22. Applying the above principal, that the assessed is entitled to appropriate payments in the manner least disadvantageous to himself, to the present case, we think that the assessed is entitled to say that the cash payments may be treated as having been made in payment of purchases, effected prior to April 1, 1969, and this, it would appear to us, is the assessed's attitude and approach. Though the assessed may not have expressed itself explicitly with regard to the appropriation, it is clear that this was its intention. This can be gathered from, inter alia, its written reply dated August 24, 1971, filed before the ITO. It has specifically stated therein that these cash payments should be adjusted against the old credit balance of Rs. 75,684 and the payments by way of cheques be treated as having been made for the purchases made during the year under consideration. The ITO treated the written reply as untenable. He held that it disregarded the principles of accountancy which required adjustment chronologically.
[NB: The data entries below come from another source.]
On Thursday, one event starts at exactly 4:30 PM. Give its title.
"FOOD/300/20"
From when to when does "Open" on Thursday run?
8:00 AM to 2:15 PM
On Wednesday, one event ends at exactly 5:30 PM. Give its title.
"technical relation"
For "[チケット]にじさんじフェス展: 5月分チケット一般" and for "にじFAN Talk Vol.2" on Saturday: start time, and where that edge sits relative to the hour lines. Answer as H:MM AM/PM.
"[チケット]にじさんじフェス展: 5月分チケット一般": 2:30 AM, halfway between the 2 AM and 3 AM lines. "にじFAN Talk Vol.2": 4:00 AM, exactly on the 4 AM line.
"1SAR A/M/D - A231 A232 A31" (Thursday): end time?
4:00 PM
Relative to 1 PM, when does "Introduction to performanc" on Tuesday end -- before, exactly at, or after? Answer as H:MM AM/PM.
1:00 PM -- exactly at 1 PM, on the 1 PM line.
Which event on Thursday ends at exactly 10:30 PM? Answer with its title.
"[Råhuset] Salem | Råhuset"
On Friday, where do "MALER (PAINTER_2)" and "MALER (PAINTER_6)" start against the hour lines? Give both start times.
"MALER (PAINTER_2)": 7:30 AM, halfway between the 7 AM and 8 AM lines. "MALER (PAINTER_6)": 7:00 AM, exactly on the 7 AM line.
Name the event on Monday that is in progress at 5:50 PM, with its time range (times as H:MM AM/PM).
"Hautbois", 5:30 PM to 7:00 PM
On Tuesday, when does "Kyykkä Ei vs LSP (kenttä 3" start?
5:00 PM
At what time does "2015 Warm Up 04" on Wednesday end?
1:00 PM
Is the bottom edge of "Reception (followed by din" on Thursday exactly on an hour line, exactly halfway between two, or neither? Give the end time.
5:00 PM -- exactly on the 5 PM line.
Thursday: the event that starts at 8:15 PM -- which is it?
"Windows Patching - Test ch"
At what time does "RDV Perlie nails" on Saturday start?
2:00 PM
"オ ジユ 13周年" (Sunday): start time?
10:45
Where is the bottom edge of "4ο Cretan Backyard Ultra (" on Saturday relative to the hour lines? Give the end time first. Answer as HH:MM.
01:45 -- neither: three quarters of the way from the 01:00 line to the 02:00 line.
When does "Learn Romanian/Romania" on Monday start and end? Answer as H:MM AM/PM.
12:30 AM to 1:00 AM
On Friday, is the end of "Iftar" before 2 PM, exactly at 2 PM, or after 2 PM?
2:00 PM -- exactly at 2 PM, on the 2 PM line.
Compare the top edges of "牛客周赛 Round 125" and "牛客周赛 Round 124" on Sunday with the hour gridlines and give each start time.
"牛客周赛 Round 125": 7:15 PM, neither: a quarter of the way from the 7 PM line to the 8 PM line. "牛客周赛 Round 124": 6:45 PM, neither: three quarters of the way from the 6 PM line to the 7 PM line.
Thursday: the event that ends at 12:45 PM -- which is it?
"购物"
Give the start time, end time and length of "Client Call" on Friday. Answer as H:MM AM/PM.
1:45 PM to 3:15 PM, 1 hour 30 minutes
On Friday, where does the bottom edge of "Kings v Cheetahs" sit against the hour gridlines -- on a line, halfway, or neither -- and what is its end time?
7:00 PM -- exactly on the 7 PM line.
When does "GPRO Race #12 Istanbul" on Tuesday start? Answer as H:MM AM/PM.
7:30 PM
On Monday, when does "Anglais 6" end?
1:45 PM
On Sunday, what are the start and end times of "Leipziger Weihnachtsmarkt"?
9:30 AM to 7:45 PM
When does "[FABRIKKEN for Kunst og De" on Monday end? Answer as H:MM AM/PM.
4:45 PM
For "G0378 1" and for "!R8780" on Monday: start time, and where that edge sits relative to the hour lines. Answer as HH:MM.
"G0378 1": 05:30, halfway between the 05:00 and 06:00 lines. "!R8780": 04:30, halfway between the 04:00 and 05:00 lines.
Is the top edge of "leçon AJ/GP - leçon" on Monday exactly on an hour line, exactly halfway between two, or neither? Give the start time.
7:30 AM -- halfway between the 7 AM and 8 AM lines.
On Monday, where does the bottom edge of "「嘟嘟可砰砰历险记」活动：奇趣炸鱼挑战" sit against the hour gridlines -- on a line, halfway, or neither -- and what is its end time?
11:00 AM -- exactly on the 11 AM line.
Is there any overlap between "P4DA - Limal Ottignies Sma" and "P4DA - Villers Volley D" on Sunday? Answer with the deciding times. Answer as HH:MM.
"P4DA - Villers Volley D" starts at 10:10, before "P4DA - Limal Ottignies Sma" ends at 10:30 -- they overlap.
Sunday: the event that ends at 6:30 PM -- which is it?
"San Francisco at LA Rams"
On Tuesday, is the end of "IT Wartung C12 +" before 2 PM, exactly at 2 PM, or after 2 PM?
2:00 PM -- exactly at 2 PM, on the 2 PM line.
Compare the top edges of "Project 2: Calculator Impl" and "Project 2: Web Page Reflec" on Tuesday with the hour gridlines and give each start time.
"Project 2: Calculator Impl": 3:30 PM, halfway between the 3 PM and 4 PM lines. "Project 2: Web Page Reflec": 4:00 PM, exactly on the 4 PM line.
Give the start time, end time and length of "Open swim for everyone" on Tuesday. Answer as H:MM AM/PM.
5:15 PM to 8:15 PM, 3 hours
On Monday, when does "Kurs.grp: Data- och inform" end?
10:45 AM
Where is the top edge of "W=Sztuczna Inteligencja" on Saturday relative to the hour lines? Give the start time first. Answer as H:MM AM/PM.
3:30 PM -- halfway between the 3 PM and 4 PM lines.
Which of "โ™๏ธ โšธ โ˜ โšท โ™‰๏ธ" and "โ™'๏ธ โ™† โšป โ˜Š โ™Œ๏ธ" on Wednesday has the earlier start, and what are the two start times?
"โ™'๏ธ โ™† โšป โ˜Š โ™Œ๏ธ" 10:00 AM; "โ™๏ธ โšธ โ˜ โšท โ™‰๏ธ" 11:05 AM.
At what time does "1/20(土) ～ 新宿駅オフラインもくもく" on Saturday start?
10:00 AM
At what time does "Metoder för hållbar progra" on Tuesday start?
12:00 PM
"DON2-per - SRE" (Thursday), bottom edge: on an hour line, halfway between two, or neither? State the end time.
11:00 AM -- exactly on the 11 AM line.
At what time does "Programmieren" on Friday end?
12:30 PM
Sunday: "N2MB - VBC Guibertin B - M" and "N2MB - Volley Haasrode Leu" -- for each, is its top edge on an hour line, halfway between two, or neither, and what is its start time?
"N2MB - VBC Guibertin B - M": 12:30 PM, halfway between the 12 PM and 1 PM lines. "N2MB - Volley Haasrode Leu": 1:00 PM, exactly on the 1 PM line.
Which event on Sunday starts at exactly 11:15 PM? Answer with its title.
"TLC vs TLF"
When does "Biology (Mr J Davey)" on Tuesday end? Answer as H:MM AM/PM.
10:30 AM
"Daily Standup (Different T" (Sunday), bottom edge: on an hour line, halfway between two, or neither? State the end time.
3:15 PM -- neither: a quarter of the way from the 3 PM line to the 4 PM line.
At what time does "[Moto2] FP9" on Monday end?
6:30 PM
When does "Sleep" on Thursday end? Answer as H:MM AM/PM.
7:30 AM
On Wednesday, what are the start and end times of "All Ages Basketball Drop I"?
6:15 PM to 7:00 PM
However, he failed to appreciate that the assessed was entitled to have the payments applied to the discharge of a particular debt for the reasons discussed above.
23. For the reasons outlined above, we are in agreement with the conclusion of the learned Accountant Member of the Tribunal that in the circumstances of the case, the cash payments must be deemed to have been adjusted against the earlier sums due to M/s. G.R. Co. on April 1, 1969.
24. As already noted, we do not propose to answer the first part of the question which deals with whether the amount spent for purchases constitutes 'expenditure', but we answer the second part by saying that the Tribunal was right in deleting the addition made by the ITO. As the assessed has succeeded, it will be entitled to costs. Counsel's fee Rs. 350.